Link Between Urine Protein and Blood Clots
Reported May 06, 2009
(Ivanhoe Newswire) People who have higher levels of a certain protein in their urine may be more likely to experience dangerous blood clots in their legs or lungs.
Thats the take home message from Dutch researchers who followed more than 8,500 people over about an 8-year period. Those with higher levels of albumin in their urine were significantly more likely to develop venous thromboembolism, or VTE. Overall, 3 percent of people with higher levels albumin known as microalbuminuria — had a VTE during the study, versus just 1 percent of those with normal levels of the protein. Microalbuminuria is known to affect proteins involved in clotting of the blood.
The fact that microalbuminuria has a high prevalence in the general population (7.2 percent) suggests that on the population level, microalbuminuria may be an important risk factor for VTE, write the authors.

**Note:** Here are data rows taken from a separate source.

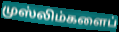
முஸ்லிம்களைப்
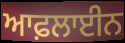
ਆਫ਼ਲਾਈਨ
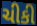
ચીકી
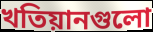
খতিয়ানগুলো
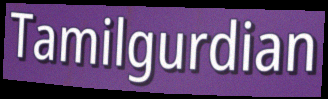
Tamilgurdian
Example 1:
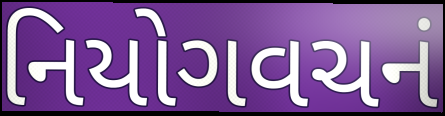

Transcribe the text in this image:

નિયોગવચનં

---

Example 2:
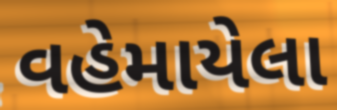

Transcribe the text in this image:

વહેમાયેલા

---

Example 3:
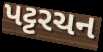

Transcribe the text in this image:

પટ્ટરચન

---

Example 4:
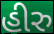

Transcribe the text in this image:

હીરુ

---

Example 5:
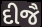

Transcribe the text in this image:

દીજૈ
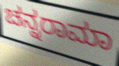
ಚನ್ನರಾಮಾ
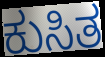
ಕುಸಿತ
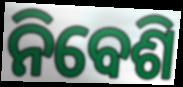
ନିବେଶି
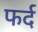
फर्द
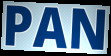
PAN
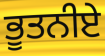
ਭੂਤਨੀਏ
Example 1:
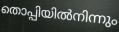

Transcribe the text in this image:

തൊപ്പിയിൽനിന്നും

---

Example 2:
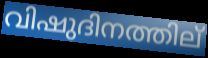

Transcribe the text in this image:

വിഷുദിനത്തില്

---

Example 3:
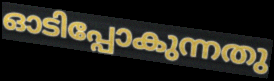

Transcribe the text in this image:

ഓടിപ്പോകുന്നതു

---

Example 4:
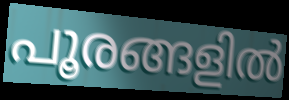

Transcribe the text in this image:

പൂരങ്ങളിൽ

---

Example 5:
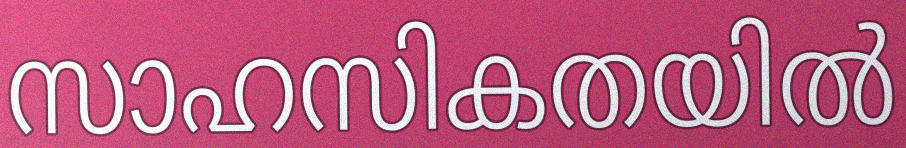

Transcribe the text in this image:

സാഹസികതയിൽ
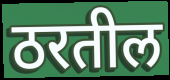
ठरतील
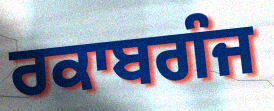
ਰਕਾਬਗੰਜ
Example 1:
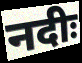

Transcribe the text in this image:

नदीः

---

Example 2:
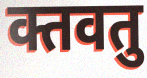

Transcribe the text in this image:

क्तवतु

The good news is microalbuminuria can be treated by nonanticoagulant medications, which means the treatment would not raise the risk for bleeding.
Future studies are needed to evaluate the effect of these drugs on the risk of VTE, conclude the researchers.
The risk for VTE rises with age, with the incidence coming in at less than 0.005 percent in people under the age of 15 and increasing to as high as 0.5 percent in 80-year-olds. Slower blood flow and changes in blood composition are major risk factors, but in many cases no risks can be found. This study may help explain at least some of those cases.